Licht-Stupser für Isotopen
BAM-Forschung sorgt für zweifelsfreie Klärung der Herkunft von Erdbeeren bis Giftgas, die Kriegsverbrechern und Produktfälschern schon bald das Handwerk legen könnten
Nach seiner Promotion sah Carlos Enrique Abad Andrade keinen Grund, der Bundesanstalt für Materialforschung und -prüfung (BAM) in Adlershof den Rücken zu kehren. Vielmehr nutzt er die nahezu perfekte Ausstattung mit Hightechgeräten und das Vertrauen seiner erfahrenen Kollegen, um seine Forschung an einer hochkomplexen spektroskopischen Isotopenanalytik voranzutreiben.
Vier Jahre eigene Forschung. Dazu jahrelange Grundlagenforschung einer Arbeitsgruppe rund um Helmut Becker-Ross und Stefan Florek am Leibniz-Institut für Analytische Wissenschaften, ISAS – und von Isotopenforschern aus den 1930er Jahren. „Kann man einem Laienpublikum all das in drei Minuten erklären?!“, hat sich Carlos Enrique Abad Andrade gefragt.
Seine Antwort führte den Chemiker, der als Student aus Venezuela nach Berlin zog, ins Finale des „FameLab“-Wettbewerbs für Wissenschaftskommunikation 2018. YouTube-Videos zeigen, wie er zwei ungleiche Figuren tanzen lässt. Sie symbolisieren unterschiedlich schwere Isotope. Also Atome desselben Elements, die gleich viele Protonen haben, deren Masse sich aber aufgrund verschieden vieler Neutronen unterscheidet. Regt man solche Isotope mit Licht an, reagieren sie abhängig von ihrer Masse unterschiedlich stark und schnell.
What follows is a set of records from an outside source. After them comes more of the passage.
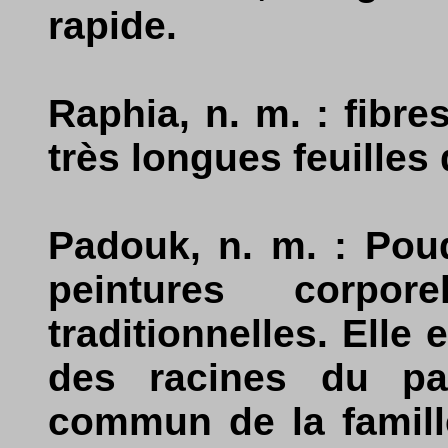
rapide.
Raphia, n. m. : fibres
très longues feuilles
Padouk, n. m. : Pou
peintures corpor
traditionnelles. Elle e
des racines du pa
commun de la famill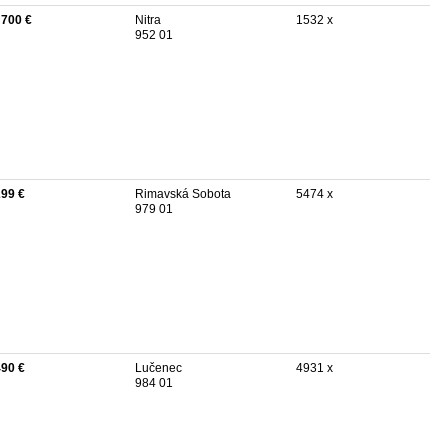
 700 €
Nitra
1532 x
952 01
299 €
Rimavská Sobota
5474 x
979 01
490 €
Lučenec
4931 x
984 01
Salopp gesagt, schubst Abad Isotope mit Licht an, um von ihrer Dynamik auf ihre Herkunft zu schließen. Das ist möglich, weil Wind, Niederschläge und geologische Ereignisse die anfangs homogene Isotopenverteilung in Milliarden Jahren Erdentwicklung so verändert haben, dass jeder Ort einen individuellen isotopischen Fingerabdruck hat. „Über die Interaktion von Licht und Materie können wir den Ursprung einer Probe genau bestimmen“, erklärt er. So lässt sich prüfen, ob Beelitzer Spargel, Parmesankäse oder edle Weine echt sind oder Etikettenschwindel vorliegt.
Abad hat daneben ernstere Anwendungen im Sinn: „Die Isotopenanalyse erlaubt eine zweifelsfreie Klärung der Herkunft von Giftgas oder radioaktiven Substanzen.“ Das könne die Hemmschwelle für ihren Einsatz weiter erhöhen.
Dafür gilt es, die Grenzen des Verfahrens genau abzuklären. Daran arbeitet der Chemiker an der BAM zusammen mit Physikern und Geologen. Mit Elementen wie Bor, Magnesium oder Lithium schaffen sie die Grundlage für den Einsatz der „Molekül-Absorptionsspektroskopie mittels Kontinuumstrahler“. Becker-Ross und Florek hatten das Verfahren erst für Atome und dann auch für zweiatomige Moleküle entwickelt. Nach Auflösung ihrer Arbeitsgruppe hatten sie die Technologie samt Apparaturen an die BAM transferiert – und stehen „dem Abad” noch heute mit Rat und Tat zur Seite. „Ich profitiere von ihrer Unterstützung und ihrem Vertrauen“, sagt er. Gerade, wenn sie anfangen zu basteln, schaue er genau hin. „Sie stammen noch aus einer Generation, die im Labor immer eigene Lösungen sucht und so entscheidend zur Optimierung von Prototypen beiträgt“, erklärt er. Diese Tradition setzt Abad mit Ingenieuren der Analytik Jena AG fort, die bei der Verfahrensentwicklung mit der BAM kooperiert.
Im Labor zeigt der Forscher, wie so eine Molekül-Absorptionsspektroskopie (MAS) funktioniert. Nach einer Nullmessung saugt eine Pipette Magnesium und Fluorlösung ein und tropft diese in einen Graphitrohrofen. Mit einer Kamera lässt sich verfolgen, wie der Tropfen in dem bleistiftdicken Röhrchen verdampft. Die Temperatur steigt sprunghaft auf 2.000 Grad Celsius. „Jetzt bilden sich transiente Magnesium-Fluor-Moleküle, die wir durch exakte Temperatureinstellung dazu bringen, ihre Verbindung einige Sekunden stabil zu halten“, erklärt er. Noch während er spricht, leuchtet die Apparatur auf: Die Anregung mit einem breiten Lichtspektrum von Ultraviolett bis Nahinfrarot. Je nachdem, welche Wellenlänge die Elemente absorbieren, verändert sich das Spektrum. Hinzu kommen die winzigen Pikometer-Ausschläge der angeregten Isotope, die nun in einem 3D-Spektrum auf einem Monitor sichtbar werden. Abad blendet daneben die Spektren von Proben aus den USA und Japan ein. Tatsächlich gibt es klare Differenzen. Es sind visualisierte Wellenlängenunterschiede im Bereich weniger Pikometer, die Kriegsverbrechern und Produktfälschern schon bald das Handwerk legen könnten.